Thank you Em and Maggie and Elisabeth and Harrison and Molly and Erin, who rehearsed for the 45th anniversary performance and returned and returned.
Thank you Matthew, who arrived mid-composition of “Come to the Barn” and provided the crucial counterpoint to the exhortation to participate - “I’m here to observe”. It is now part of the lexicon, to the relief of many.
Thank you Maddie, who laid down the bass for the barn’s theme song.
Thank you Tyler, who can play everything, including the drums, better than I, to my delight.
Thank you Pepin, Aaron, Dee Dee, Colleen, Sam, Melisa, Lester, Marcus, Triney, Mhari, Madelyn, Hollis, Grace, Colin, and all others that I cannot at this moment recall, who came to the barn to observe.

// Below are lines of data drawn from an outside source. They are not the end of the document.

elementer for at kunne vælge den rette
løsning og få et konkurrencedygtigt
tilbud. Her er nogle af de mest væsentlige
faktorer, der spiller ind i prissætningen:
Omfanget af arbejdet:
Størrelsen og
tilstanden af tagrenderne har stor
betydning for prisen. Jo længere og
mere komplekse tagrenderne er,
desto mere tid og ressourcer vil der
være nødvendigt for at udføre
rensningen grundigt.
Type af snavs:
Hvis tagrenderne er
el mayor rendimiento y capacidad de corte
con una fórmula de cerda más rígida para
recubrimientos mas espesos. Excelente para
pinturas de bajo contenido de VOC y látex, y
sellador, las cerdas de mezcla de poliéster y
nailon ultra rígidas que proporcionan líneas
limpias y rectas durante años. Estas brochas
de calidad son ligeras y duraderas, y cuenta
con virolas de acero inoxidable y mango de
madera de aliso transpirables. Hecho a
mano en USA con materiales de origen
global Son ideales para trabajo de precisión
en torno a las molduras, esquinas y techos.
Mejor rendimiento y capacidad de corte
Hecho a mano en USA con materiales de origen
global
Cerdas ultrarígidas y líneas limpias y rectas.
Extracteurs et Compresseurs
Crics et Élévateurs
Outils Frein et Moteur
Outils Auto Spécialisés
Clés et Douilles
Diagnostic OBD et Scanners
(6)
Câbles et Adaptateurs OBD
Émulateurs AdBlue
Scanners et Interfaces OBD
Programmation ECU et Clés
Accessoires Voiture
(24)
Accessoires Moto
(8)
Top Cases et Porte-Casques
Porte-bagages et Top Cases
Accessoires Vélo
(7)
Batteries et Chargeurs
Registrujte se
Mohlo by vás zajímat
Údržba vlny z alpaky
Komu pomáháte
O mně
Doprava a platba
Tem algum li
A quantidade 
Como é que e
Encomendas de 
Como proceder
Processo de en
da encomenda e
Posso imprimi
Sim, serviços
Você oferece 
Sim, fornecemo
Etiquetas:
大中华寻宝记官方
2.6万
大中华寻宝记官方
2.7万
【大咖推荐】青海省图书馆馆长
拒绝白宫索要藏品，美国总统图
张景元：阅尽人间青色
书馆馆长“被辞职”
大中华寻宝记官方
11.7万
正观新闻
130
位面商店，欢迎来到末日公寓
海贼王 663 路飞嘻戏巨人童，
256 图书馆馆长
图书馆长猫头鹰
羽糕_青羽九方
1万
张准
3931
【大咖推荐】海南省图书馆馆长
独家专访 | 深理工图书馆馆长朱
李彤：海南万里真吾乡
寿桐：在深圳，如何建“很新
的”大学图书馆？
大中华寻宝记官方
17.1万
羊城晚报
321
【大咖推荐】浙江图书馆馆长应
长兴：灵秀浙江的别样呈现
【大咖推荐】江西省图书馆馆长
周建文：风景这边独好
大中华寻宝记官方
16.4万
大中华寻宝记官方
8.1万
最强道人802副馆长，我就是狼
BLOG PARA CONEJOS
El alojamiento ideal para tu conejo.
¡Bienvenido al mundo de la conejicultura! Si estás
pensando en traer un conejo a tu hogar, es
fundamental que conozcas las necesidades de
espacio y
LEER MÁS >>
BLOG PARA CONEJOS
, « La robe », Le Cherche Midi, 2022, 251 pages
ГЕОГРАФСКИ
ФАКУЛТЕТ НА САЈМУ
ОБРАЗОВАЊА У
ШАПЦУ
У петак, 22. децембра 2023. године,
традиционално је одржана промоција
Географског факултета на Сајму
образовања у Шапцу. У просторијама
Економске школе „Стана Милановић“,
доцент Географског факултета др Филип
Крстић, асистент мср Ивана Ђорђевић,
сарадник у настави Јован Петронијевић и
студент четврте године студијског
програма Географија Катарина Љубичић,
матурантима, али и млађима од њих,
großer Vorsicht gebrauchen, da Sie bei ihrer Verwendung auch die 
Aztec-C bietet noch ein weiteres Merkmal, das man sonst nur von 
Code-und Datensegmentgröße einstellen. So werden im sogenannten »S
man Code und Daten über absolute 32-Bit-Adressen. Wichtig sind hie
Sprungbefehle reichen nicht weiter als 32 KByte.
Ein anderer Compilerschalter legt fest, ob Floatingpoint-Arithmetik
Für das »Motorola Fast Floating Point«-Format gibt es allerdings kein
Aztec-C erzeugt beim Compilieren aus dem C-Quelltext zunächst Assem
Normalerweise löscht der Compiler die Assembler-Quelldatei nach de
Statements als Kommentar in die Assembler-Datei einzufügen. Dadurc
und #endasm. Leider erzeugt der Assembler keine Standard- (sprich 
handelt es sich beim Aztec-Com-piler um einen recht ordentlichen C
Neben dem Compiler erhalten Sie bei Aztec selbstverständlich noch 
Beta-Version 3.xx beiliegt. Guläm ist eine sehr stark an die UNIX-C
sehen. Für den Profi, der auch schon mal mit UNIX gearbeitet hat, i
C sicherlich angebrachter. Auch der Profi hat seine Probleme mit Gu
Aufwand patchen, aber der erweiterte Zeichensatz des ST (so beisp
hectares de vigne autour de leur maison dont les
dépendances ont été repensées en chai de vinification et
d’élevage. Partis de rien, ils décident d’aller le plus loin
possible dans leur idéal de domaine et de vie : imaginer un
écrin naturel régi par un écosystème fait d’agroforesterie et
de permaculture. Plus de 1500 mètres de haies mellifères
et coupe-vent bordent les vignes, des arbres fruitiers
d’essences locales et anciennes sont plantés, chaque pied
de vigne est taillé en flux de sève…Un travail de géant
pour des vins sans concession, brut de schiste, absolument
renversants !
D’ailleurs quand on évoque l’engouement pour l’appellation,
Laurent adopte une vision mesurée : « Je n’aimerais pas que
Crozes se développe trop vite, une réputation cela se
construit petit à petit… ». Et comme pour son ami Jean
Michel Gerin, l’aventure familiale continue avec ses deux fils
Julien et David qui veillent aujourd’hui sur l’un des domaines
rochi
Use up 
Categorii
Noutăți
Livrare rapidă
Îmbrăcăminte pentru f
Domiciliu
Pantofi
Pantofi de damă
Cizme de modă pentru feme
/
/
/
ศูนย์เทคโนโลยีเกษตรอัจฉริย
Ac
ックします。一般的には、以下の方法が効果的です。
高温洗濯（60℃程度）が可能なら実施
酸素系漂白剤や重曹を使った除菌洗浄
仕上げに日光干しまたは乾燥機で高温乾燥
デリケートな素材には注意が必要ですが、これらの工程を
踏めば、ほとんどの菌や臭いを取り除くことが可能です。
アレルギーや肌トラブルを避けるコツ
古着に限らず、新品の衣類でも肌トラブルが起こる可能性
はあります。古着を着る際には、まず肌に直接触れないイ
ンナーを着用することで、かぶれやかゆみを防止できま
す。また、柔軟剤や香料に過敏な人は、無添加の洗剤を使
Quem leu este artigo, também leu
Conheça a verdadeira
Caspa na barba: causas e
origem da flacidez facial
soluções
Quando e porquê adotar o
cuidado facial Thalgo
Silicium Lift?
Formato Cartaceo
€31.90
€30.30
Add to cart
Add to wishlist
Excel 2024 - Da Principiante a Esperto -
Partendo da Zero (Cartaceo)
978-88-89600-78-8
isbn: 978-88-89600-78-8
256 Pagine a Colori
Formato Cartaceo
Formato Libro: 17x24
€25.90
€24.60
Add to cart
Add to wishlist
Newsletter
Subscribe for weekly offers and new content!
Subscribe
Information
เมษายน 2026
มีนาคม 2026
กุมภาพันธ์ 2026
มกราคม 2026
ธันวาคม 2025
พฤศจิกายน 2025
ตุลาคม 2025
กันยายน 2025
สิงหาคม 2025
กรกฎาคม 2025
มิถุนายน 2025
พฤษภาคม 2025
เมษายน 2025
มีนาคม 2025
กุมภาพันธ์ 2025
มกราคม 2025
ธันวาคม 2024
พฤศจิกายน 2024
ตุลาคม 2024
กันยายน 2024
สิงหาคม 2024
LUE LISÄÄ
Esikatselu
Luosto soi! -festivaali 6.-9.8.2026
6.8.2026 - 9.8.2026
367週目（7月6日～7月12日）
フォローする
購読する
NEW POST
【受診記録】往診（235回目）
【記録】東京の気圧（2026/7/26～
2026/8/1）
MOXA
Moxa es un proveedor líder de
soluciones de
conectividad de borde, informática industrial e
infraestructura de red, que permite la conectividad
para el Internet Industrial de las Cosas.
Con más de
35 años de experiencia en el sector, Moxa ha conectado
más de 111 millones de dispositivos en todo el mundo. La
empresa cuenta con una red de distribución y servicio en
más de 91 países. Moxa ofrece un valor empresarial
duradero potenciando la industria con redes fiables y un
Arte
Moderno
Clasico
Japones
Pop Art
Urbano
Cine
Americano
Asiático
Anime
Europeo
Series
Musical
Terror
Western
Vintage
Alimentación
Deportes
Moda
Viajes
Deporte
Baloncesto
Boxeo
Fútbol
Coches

And, of course, thank you Alys, who vouched for the barn to an understandably skeptical audience, brought the energy and enthusiasm and open-hearted welcome that the barn will re-reflect ad infinitum, and who remains the greatest singer I have ever had the pleasure of playing with. I’m glad you are here, year round, and I can’t wait to record some music.
APT Folks - you are always welcome in the barn. If you are returning for another season, I look forward to seeing you again. If this is your one and only time at American Players Theatre, I invite you to return as a private citizen. If you’re passing back this way, I’m not too hard to find. I think Bob Dylan said that.